# Would appreciate some input from roofing community



## BjRllc18 (Jun 26, 2019)

I've been working in the remodeling industry full time for the better part of the last 35 years and self employed for the last 19 years and worked my way through college as a carpenter before 8 years in a professional capacity before I figured out I like being a carpenter more than a social worker. 
So, I got a pretty full range of skills and experience. Recently, a tree fell on my rental property after a windstorm and I've been in a pissing match with the insurance company to pay for the fix which included 5k for a TPO roof replacement on a low slope section of roof and the insurance company was only going to pay $1500.00 for. Thus the pissing match. But it also meant I had to go with the least expensive roofer I could find in case I had to eat the cost instead of using my usual roofing sub that I trust and we have worked together for years. So, they installed the TPO and they did a questionable application of the TPO onto an existing, double walled 6" hot furnace flue that is through the roof (see attached pics). I asked for a correction on it and they assured me this is the way it's done. But at a minimum, I am not convinced it is:
1. Not a fire hazard 
2. Has potential to leak where it's taped onto to hot flue. 
I have done TPO and PVC on my own jobs with my other roofing sub and am confident they would do something different. But my sales rep through them is on sick leave for a bit and I need to resolve this to get reimbursed from the insurance company. I'm inclined to think I should build a faux chimney wrap around it with the TPO run up the sides with flashing over the lip and a cricket on the up hill side of it.
What do folks here think about the way they did this application on the hot flue?


----------



## TitanRoofing (Jul 1, 2019)

The method is proper, but the execution is very poor quality. 
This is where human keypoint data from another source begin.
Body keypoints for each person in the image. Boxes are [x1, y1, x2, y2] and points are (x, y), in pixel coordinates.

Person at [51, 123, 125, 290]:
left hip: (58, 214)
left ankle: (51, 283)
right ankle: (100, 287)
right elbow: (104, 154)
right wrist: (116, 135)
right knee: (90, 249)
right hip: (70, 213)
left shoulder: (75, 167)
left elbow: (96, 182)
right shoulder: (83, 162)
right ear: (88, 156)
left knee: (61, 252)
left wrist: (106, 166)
>>You are correct about improper termination at the top. It should have a pipe clamp with TPO caulking on top.

>> Pipe wrap should have transitioned onto the deck with a minimum 1/2" weld. It looks like it was done in field membrane instead of unsupported/non reinforced membrane, which is what's meant for the detail work (Field membrane has a fabric scrim that makes it impossible to heat and stretch to make that transition). Really, it's just poor quality, poor craftsmanship and should be redone. The odd patch in the middle tells me they didn't measure correctly or lack the skills to properly flash a cone pipe like that. It should have been a one piece wrap that welds onto itself rather than getting tied together by that patch. 
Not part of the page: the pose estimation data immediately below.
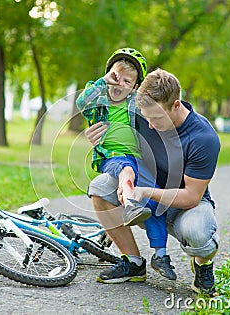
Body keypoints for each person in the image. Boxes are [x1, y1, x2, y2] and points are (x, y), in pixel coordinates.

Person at [86, 68, 220, 296]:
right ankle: (133, 263)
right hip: (145, 196)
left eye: (156, 118)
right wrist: (102, 141)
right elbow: (114, 135)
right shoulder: (145, 116)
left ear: (176, 105)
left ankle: (203, 265)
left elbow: (191, 197)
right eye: (145, 116)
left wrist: (144, 192)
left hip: (183, 207)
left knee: (198, 234)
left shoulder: (203, 138)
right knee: (99, 187)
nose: (148, 124)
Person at [77, 48, 177, 281]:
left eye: (127, 81)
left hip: (142, 161)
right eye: (115, 76)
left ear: (135, 87)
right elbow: (82, 101)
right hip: (115, 158)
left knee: (153, 201)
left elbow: (162, 109)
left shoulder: (136, 103)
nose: (119, 83)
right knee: (125, 169)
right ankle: (130, 205)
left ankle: (160, 254)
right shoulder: (100, 101)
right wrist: (104, 81)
>> If it's a mechanically attached system, it should have plates and screws to terminate at the pipe ( I don't see them, but they might be there). 
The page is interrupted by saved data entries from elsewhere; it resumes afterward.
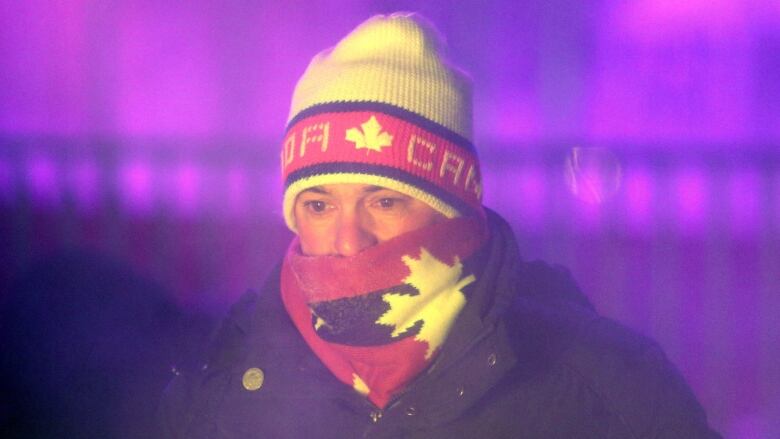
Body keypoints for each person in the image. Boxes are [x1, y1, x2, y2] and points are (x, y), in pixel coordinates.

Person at [159, 13, 720, 438]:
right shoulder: (223, 378)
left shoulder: (602, 387)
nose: (348, 242)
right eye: (319, 205)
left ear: (455, 204)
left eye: (384, 201)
>> I don't see cut edge sealant around the target. If the field membrane gets cut, it exposes the fabric scrim that will absorb water over time and lead to premature system failure. Anything thats been cut, needs cut edge applied to it. 

I'm in WA also, so I know this market well. $1500 is an extremely low bid for any single ply work. I just did a 12 square recover for $39.5k. Flat roofing is skilled labor and needs to be done properly and we get compensated well because of it.If you're unfamiliar with any of the terms, just google search it and everything will make sense.


----------